Your variable universal life policy offers a number of tax-advantaged benefits including income-tax free death benefits for your loved ones, and if structured properly, the death benefits can also be removed from your taxable estate. The investment earnings component of your policy enjoys tax-deferred accumulation so that it could grow faster over a period of time. The insured can transfer funds within the policy’s various investment options tax-free. They can also access cash through the policy tax-free.

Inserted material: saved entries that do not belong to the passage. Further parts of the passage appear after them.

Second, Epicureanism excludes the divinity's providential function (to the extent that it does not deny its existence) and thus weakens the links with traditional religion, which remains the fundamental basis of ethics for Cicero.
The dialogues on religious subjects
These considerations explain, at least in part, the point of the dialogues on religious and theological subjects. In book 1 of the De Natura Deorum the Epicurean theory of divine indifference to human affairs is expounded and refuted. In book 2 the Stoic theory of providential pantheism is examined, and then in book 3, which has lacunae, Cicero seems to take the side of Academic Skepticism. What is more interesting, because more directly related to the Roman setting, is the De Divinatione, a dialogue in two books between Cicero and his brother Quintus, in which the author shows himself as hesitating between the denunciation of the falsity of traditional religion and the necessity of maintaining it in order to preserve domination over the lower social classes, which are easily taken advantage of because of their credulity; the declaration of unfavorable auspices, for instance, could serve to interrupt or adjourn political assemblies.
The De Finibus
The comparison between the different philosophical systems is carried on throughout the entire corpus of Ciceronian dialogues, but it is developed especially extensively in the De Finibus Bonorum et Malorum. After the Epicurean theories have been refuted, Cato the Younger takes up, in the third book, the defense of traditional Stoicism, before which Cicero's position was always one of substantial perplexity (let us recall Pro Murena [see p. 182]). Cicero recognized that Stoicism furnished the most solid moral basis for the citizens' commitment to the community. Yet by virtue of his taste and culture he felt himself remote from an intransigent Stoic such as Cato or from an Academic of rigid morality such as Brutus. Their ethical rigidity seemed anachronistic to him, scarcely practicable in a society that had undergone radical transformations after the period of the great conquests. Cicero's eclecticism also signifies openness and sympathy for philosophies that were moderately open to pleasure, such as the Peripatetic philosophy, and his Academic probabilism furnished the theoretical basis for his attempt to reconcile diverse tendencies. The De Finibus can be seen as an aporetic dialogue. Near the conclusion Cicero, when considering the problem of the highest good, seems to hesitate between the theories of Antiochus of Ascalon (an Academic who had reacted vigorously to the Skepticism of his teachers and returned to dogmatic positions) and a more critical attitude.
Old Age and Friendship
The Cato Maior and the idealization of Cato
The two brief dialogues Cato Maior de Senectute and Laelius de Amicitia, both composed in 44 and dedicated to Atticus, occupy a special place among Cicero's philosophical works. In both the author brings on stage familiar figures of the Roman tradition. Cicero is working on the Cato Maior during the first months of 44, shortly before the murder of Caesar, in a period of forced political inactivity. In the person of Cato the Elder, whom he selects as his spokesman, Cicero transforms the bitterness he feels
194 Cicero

Insurance companies will never offer tax advice so it would be prudent to consult a tax attorney to put your mind to rest over specific tax concerns you may have.
A Highly Customizable Policy
A variable universal life insurance policy does not only offer life insurance coverage with attractive tax advantages, it can likewise allow you to take part in tested investment strategies as you customize your plan with some optional features. Among these features are strategies that can help you grow your investments and better manage risk through asset allocation, rebalancing and dollar cost averaging. Remember that these strategies will not guarantee a successful investment but they will help boost the cash value of your plan. You can have flexibility in both the death benefits and the insurance premiums to better match your needs. You can also customize your policy by opting for riders or additional protection that comes with additional costs.
You may also purchase a certain type of variable universal life insurance plan that insures two people or what is commonly known as the survivorship variable universal life insurance. This could be ideal if your situation involves succession or estate planning where the death benefit will not be required until the death of the second insured. This can also be an option for couples who cannot qualify for an individual policy for health reasons.
When you finally sit down and meet with your insurance provider, you will get a rundown of the insurance costs and their benefits. From the policy’s cash value and premium, your insurer will deduct industry standard fees to cover the insurance cost, the taxes and other expenses. Some of the costs will include premium charge, administrative charge, mortality and expense risk charge, fund management fees, and the monthly per thousand charge. When you terminate the policy you will also be charged surrender fees that are usually computed based on the period of time the insurance was active.